One of the givens within Israel is that it is and must be a Jewish state. This “Jewishness” is defined by the fact that the majority of its citizens are members of the Jewish people, and that Jewish tradition, culture, values, and even in some cases, law, are at times integrated into the state’s public space and political and legal structures. So long as the rights of minorities are protected and freedom of religion is preserved, these principles can coincide with Israel’s other defining aspiration - to be a democratic state.
The recent events within the ultra-Orthodox community, coupled with doomsday predictions of their rapid demographic growth, have caused many to question whether Israel’s Jewish and democratic synthesis is being threatened. How is it that a small segment of society can threaten to undermine the country’s identity and cause many Israelis and Jews worldwide to believe their country is being stolen from them?
We make a fundamental error when we place all the blame on the haredim, portraying them as a group manipulating a flawed political system to bring Israel to its knees. The source of haredi power and influence lies not in their actual or future size but in the failure of mainstream Israeli society to define for itself the meaning and boundaries of the Jewishness of the Jewish state.
When it comes to defining the Jewishness of Israel in the realm of citizenship, Israel adopted the most pluralistic and tolerant definition of any community in Jewish history, whereby matrilineal or patrilineal descent, conversion to Judaism by any recognized denomination, being married to a Jew, or even having one Jewish grandparent, all suffice to award Israeli citizenship.

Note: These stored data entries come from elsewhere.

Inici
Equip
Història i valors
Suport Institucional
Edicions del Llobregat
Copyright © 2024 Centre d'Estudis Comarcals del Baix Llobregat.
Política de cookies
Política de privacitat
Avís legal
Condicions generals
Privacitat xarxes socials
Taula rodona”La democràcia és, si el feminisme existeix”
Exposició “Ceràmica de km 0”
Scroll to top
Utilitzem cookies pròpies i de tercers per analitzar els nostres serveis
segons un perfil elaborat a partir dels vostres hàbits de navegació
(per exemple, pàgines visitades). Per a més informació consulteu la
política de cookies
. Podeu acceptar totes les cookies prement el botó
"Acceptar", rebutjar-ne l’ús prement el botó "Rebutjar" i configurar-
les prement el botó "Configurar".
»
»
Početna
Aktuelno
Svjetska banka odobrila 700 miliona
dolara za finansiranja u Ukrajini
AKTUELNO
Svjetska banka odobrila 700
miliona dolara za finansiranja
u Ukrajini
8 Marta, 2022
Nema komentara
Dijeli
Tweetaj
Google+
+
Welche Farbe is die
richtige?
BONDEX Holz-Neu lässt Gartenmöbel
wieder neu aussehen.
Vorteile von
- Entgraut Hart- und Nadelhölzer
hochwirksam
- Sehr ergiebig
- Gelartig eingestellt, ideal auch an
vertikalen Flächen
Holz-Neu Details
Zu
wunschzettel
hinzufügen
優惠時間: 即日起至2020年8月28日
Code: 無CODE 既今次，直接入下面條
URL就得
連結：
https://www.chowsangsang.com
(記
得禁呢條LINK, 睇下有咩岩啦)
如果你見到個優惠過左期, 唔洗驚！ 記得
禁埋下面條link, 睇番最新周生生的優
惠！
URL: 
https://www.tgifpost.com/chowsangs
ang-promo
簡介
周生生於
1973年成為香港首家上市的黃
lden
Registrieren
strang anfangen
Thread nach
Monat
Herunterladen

The failure of modern Israel is that this standard of pluralism and tolerance was not applied to the second feature, that Israel is a place where Jewish traditions, values, and laws can be integrated into the public sphere. Instead of limiting these expressions to areas of Judaism where a broad consensus exists, Israelis gave the authority to determine these questions to the Orthodox alone. Because of the Zionist ambivalence toward religious Judaism, non-Orthodox Israelis relinquished their place at the table and allowed others to determine policy on issues from which they felt distant.
New conversation needed
So long as the price was not as high as the political payback, Israelis were willing to sell their birthright when it came to the Jewishness of the public square. In so doing, Israelis were not only alienating themselves but were willing to violate the fundamental principles of liberal democracy, which guarantee the rights and liberties of individuals.
To this day the Supreme Court applies Israel’s Basic Law of Human Rights and Dignity to protect minorities and political freedoms but never to undermine, for example, the monopoly of the Israeli Rabbinate on issues of marriage, divorce, and conversion. The haredi “invasion” of the public sphere is not the result of their increased power but an expression of the perpetuation of this passivity on the part of Israeli society.
The second defining foundation of haredi influence results from there being treated almost as if they were a separate ethnic minority within. Zionism wanted to create a “new Jew” and a new Judaism, and the haredim had no part in this. Haredim were allowed and even encouraged to create their own ghettoes under the hope that one day they would disappear.
A system of allowances was put into place to allow them to preserve their distinct identity, so long as “they” left “us” alone. Lip service was and is still offered advocating for full military service and integration into the job market on the part of the haredim. But the truth is non-Orthodox Israelis neither want haredim in their workplace nor in integrated military units.
The fundamental fault of the haredim was that they did not disappear but grew, and “their” space, in which Israel let them do as they willed, is now in all of our backyards. Israel finds itself in a Catch-22 of its own creation: We don’t want “them” in our workforce but can no longer support their unemployment. Their size now dictates that they more fully integrate into Israeli society, but most Israelis want them to change either before their integration or as a result of it.
Israeli society needs to begin a new conversation, not merely with the haredim, but with itself, a conversation which must confront the reality of Israel as a multicultural Jewish society. We must learn to think and talk about the rights of minorities and the spaces in which they may be allowed to pursue their distinct cultural, religious sensibilities and national identities.
However, we must also think about not merely the rights of minorities but also the rights of the majority to define the values and culture of the public sphere. The fundamental rights of women, minorities, and non-Orthodox Jews, as well as a commitment to democracy and Israel as the homeland of the Jewish people must become constitutional values which no particular ideology or group is allowed to trample or ignore. It is time that we recognize that being a Jewish and democratic state will not be the result of a mere declaration but the consequence of a new public discourse and policy.